ASSIGNED TASK
Write out the lines below as a JSON list of strings, one string per line, with blank lines skipped and the pictures left out.

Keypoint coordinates
========================================

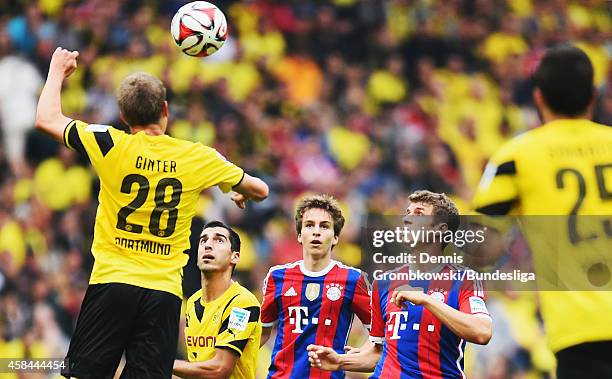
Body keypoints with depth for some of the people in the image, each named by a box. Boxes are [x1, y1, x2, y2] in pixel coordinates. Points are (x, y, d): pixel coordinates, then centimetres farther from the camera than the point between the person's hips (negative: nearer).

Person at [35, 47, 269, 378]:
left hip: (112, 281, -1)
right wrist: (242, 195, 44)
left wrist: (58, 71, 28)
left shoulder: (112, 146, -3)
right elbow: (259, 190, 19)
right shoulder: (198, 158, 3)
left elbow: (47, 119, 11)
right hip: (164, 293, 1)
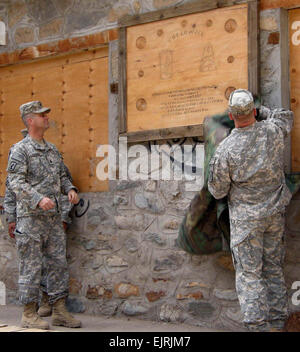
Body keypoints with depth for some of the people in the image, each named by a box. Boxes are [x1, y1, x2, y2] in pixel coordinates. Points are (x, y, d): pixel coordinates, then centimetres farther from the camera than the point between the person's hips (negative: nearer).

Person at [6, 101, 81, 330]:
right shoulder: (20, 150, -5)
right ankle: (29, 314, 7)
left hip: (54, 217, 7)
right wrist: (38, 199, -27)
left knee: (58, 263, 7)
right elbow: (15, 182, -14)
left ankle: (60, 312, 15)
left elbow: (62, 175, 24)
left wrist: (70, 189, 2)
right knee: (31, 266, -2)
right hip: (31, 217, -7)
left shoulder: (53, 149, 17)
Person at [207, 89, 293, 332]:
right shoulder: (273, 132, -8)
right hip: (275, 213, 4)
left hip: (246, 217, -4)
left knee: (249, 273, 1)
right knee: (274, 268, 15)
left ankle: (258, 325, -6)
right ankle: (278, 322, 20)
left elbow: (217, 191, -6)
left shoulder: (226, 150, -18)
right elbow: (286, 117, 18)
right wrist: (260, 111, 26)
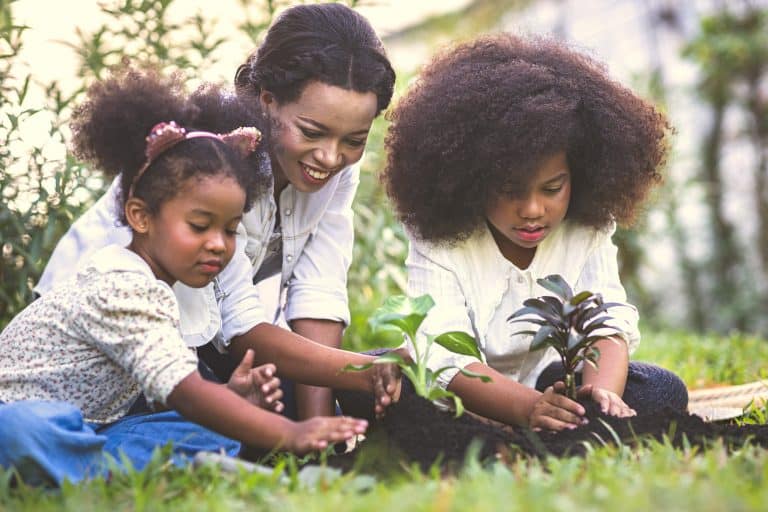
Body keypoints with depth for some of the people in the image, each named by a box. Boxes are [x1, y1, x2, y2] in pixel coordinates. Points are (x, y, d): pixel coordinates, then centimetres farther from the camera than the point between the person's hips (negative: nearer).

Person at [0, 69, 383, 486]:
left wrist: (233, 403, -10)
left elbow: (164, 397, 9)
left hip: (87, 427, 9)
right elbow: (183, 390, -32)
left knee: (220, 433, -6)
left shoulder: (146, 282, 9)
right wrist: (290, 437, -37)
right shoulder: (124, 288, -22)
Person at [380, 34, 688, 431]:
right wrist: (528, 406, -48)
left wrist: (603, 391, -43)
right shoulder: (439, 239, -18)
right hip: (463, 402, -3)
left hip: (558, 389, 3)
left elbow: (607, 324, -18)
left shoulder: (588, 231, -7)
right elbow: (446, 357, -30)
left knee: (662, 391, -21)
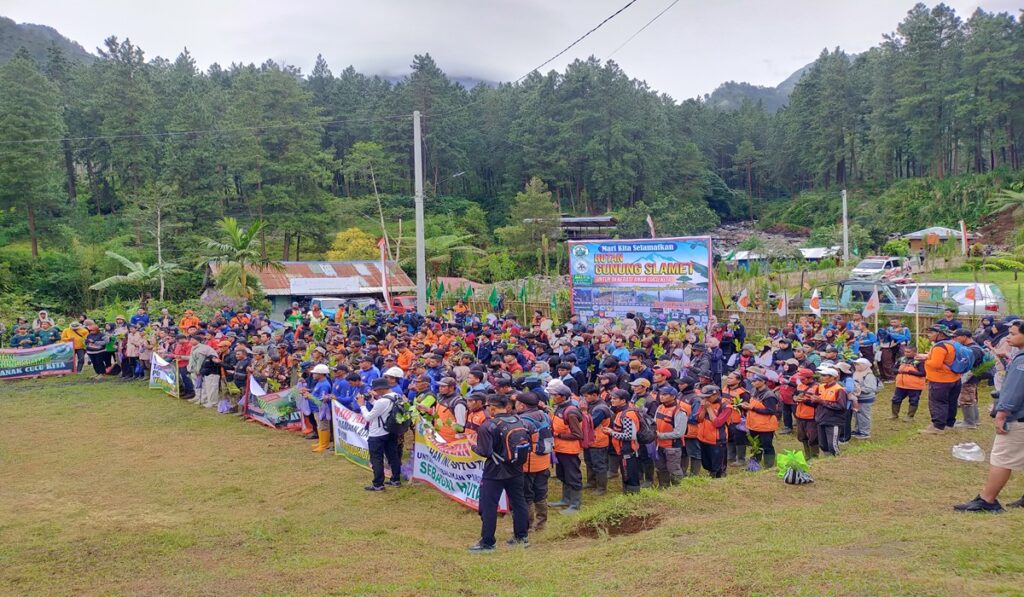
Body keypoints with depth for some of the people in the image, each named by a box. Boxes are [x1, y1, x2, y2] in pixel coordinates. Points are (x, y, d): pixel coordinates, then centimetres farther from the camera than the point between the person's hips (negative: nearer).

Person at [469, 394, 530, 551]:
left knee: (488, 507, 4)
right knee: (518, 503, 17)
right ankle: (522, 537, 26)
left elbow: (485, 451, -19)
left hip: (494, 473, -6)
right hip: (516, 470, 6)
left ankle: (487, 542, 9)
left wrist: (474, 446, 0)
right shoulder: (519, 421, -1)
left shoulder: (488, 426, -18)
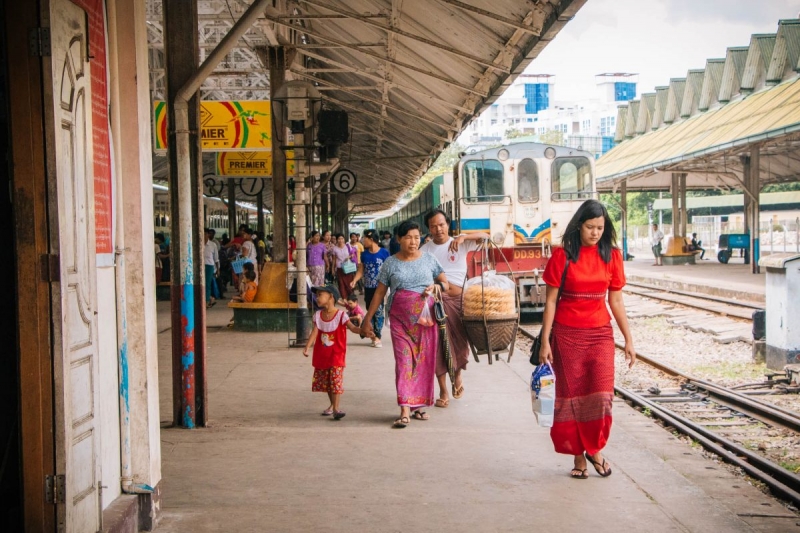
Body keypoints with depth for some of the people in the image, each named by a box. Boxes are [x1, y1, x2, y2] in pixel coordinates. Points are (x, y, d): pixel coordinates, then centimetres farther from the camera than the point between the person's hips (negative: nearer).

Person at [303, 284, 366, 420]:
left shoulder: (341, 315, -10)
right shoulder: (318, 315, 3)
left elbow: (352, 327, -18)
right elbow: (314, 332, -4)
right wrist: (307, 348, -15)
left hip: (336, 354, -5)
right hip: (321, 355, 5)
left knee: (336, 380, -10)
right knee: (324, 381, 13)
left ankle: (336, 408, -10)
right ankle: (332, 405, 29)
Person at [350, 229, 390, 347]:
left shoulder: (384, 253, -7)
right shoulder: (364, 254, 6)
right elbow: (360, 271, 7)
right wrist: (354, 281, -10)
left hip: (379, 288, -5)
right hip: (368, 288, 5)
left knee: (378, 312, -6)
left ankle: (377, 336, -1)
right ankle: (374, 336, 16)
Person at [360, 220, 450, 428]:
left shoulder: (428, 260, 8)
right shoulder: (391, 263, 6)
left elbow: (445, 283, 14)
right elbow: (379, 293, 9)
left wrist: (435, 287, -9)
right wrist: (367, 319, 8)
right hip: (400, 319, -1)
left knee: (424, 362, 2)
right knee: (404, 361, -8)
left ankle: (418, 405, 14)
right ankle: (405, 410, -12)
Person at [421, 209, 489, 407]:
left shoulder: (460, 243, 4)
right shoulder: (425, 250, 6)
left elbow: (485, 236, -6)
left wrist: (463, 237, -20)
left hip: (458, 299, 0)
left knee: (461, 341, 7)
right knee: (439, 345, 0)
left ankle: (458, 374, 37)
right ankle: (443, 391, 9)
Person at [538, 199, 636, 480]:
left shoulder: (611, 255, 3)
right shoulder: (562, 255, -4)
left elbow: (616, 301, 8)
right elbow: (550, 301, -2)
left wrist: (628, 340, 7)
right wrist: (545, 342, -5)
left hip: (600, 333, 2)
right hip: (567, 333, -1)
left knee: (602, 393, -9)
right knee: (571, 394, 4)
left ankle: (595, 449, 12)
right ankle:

========================================

EXERCISE RESULT
[
  "Body keypoints with depth for some of the people in the image, each named by a box. Boxes are [x1, y1, x2, y2] in pixel coordinates. Points are (x, y, d): pixel coordinates, then centimetres farther from the camera than the point between the person's hips (negative: nearer).",
  "Person at [35, 47, 269, 378]:",
  "left hip: (112, 281, -1)",
  "right wrist: (242, 195, 44)",
  "left wrist: (58, 71, 28)",
  "left shoulder: (112, 146, -3)",
  "right elbow: (259, 190, 19)",
  "right shoulder: (198, 158, 3)",
  "left elbow: (47, 119, 11)",
  "right hip: (164, 293, 1)",
  "Body keypoints with depth for some of the people in the image, each named by a box. Boxes are [x1, y1, x2, y2] in pixel coordinates. Points are (x, y, d): pixel coordinates, then centimetres farther from the camera than the point between the person's hips (negative: nearer).",
  "Person at [6, 101, 81, 330]:",
  "right shoulder: (20, 150, -5)",
  "right ankle: (29, 314, 7)",
  "left hip: (54, 217, 7)",
  "right wrist: (38, 199, -27)",
  "left knee: (58, 263, 7)",
  "right elbow: (15, 182, -14)",
  "left ankle: (60, 312, 15)",
  "left elbow: (62, 175, 24)",
  "left wrist: (70, 189, 2)",
  "right knee: (31, 266, -2)",
  "right hip: (31, 217, -7)",
  "left shoulder: (53, 149, 17)",
  "Person at [207, 89, 293, 332]:",
  "right shoulder: (273, 132, -8)",
  "right hip: (275, 213, 4)",
  "left hip: (246, 217, -4)",
  "left knee: (249, 273, 1)",
  "right knee: (274, 268, 15)",
  "left ankle: (258, 325, -6)",
  "right ankle: (278, 322, 20)",
  "left elbow: (217, 191, -6)",
  "left shoulder: (226, 150, -18)",
  "right elbow: (286, 117, 18)",
  "right wrist: (260, 111, 26)",
  "Body keypoints with depth for some of the people in the image, each named by a box. Boxes are [x1, y1, x2, y2] in pixel coordinates. Points are (x, y, d): pixel coordinates, then centimetres farther from the camera than the point between the person's hips (negative: nearer).",
  "Person at [0, 69, 383, 486]:",
  "left wrist: (233, 403, -10)",
  "left elbow: (164, 397, 9)",
  "left hip: (87, 427, 9)",
  "right elbow: (183, 390, -32)",
  "left knee: (220, 433, -6)",
  "left shoulder: (146, 282, 9)",
  "right wrist: (290, 437, -37)",
  "right shoulder: (124, 288, -22)",
  "Person at [380, 34, 688, 431]:",
  "right wrist: (528, 406, -48)",
  "left wrist: (603, 391, -43)",
  "right shoulder: (439, 239, -18)",
  "right hip: (463, 402, -3)",
  "left hip: (558, 389, 3)",
  "left elbow: (607, 324, -18)",
  "left shoulder: (588, 231, -7)",
  "right elbow: (446, 357, -30)",
  "left knee: (662, 391, -21)",
  "Body keypoints with depth for some of the people in the image, each named by a box. Boxes are [x1, y1, x2, y2] in pixel coordinates. Points are (x, y, d): pixel coordinates, then centimetres farther from the camera than the point between the person's hips (negative: nearer).",
  "Person at [469, 394, 530, 551]:",
  "left knee: (488, 507, 4)",
  "right knee: (518, 503, 17)",
  "right ankle: (522, 537, 26)",
  "left elbow: (485, 451, -19)",
  "left hip: (494, 473, -6)",
  "right hip: (516, 470, 6)",
  "left ankle: (487, 542, 9)",
  "left wrist: (474, 446, 0)",
  "right shoulder: (519, 421, -1)",
  "left shoulder: (488, 426, -18)",
  "Body keypoints with depth for some of the people in the image, each named by a box. Boxes are [x1, y1, x2, y2] in pixel coordinates. Points are (x, y, d): pixel coordinates, then centimetres farther from the camera than the point between the person's hips (negative: nearer).",
  "Person at [303, 284, 366, 420]:",
  "left shoulder: (341, 315, -10)",
  "right shoulder: (318, 315, 3)",
  "left elbow: (352, 327, -18)",
  "right elbow: (314, 332, -4)",
  "right wrist: (307, 348, -15)",
  "left hip: (336, 354, -5)",
  "right hip: (321, 355, 5)",
  "left knee: (336, 380, -10)",
  "right knee: (324, 381, 13)",
  "left ankle: (336, 408, -10)",
  "right ankle: (332, 405, 29)",
  "Person at [350, 229, 390, 347]:",
  "left shoulder: (384, 253, -7)",
  "right shoulder: (364, 254, 6)",
  "right elbow: (360, 271, 7)",
  "right wrist: (354, 281, -10)",
  "left hip: (379, 288, -5)",
  "right hip: (368, 288, 5)",
  "left knee: (378, 312, -6)",
  "left ankle: (377, 336, -1)",
  "right ankle: (374, 336, 16)",
  "Person at [360, 220, 450, 428]:",
  "left shoulder: (428, 260, 8)",
  "right shoulder: (391, 263, 6)",
  "left elbow: (445, 283, 14)",
  "right elbow: (379, 293, 9)",
  "left wrist: (435, 287, -9)",
  "right wrist: (367, 319, 8)",
  "right hip: (400, 319, -1)",
  "left knee: (424, 362, 2)",
  "right knee: (404, 361, -8)",
  "left ankle: (418, 405, 14)",
  "right ankle: (405, 410, -12)",
  "Person at [421, 209, 489, 407]:",
  "left shoulder: (460, 243, 4)",
  "right shoulder: (425, 250, 6)",
  "left elbow: (485, 236, -6)",
  "left wrist: (463, 237, -20)",
  "left hip: (458, 299, 0)",
  "left knee: (461, 341, 7)",
  "right knee: (439, 345, 0)",
  "left ankle: (458, 374, 37)",
  "right ankle: (443, 391, 9)",
  "Person at [538, 199, 636, 480]:",
  "left shoulder: (611, 255, 3)",
  "right shoulder: (562, 255, -4)",
  "left elbow: (616, 301, 8)",
  "right elbow: (550, 301, -2)",
  "left wrist: (628, 340, 7)",
  "right wrist: (545, 342, -5)",
  "left hip: (600, 333, 2)",
  "right hip: (567, 333, -1)",
  "left knee: (602, 393, -9)",
  "right knee: (571, 394, 4)",
  "left ankle: (595, 449, 12)",
  "right ankle:"
]